The rule of thumb for minimizing movement is to begin with the largest motions first - the arms, legs, and torso - and then gradually focus on smaller and smaller types of motion - hands, wrists, fingers, and head.  Hiroyuki Hirano offers seventeen principles for identifying and reducing waste during operations:

1. Start and stop manual operations using both hands in unison.
2. Keep arm motions simultaneous and symmetrical, the way you do when you are swimming - arms move in opposite directions with the same timing.
3. Minimize leg and torso motions.  In assembly lines workers must often walk to the parts storage shelves and then back to the assembly area, or at the very least must  twist to lift from a nearby cart or shelf, or reach to a shelf above the work area.
4. Use gravity instead of muscle power.
5. Avoid motions that zigzag or turn sharply.
6. Make motions rhythmical.  Find a rhythm for your work that is easy to maintain over time.
7. Ensure good posture and easy, fluid motions.  Bending over to work on a low table of straining to work on a surface that is too high for you will make your work harder and lead to other types of waste.
8. Use the feet, too; for instance, to operate foot switches to lift parts or move materials to and away from you.
9. Keep all necessary materials and tools close to you and in front of you.
10. Place materials and tools in their order of use.  You can only do this if 5S is implemented and only a few parts are fed to your work area at a time.
11. Use inexpensive sources of power to feed materials through the operation.
12. Keep work tables and equipment at operator height.
13. Make the work environment comfortable.
14. Let the feet work for switching operations, keeping the hands free.
15. Minimize tool variety by integrating tool functions wherever possible.
16. All materials and parts should be easy to pick up, below chest level, and containers should be within easy reach.
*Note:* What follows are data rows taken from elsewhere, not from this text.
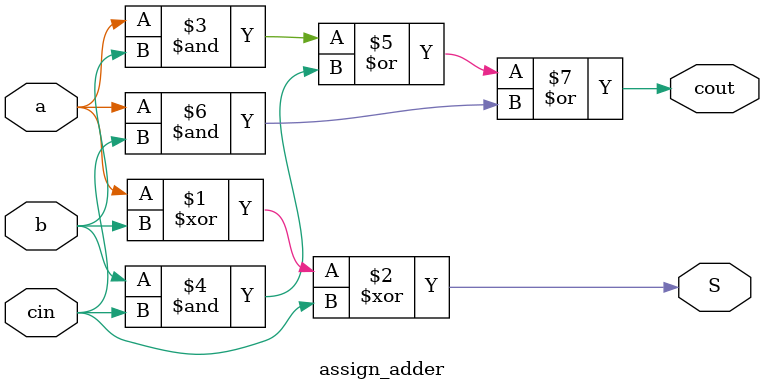
<source format=v>
module assign_adder(
    input a,
    input b,
    input cin,
    output S,
    output cout
);

assign S = a ^ b ^ cin; 
assign cout = (a & b) | (b & cin) | (a & cin); 

endmodule
</source>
17. All handles and knobs should be in convenient locations and in easy-to-grasp shapes.  All handles and switches should be within easy reach without moving the torso.

This focus on body motion is not just about reducing cycle time and establishing production flow, though these are very important results of such improvement activities.  Most people rejoice when they discover ways to eliminate the need to lift heavy items or overreach for tools and materials in order to do their jobs.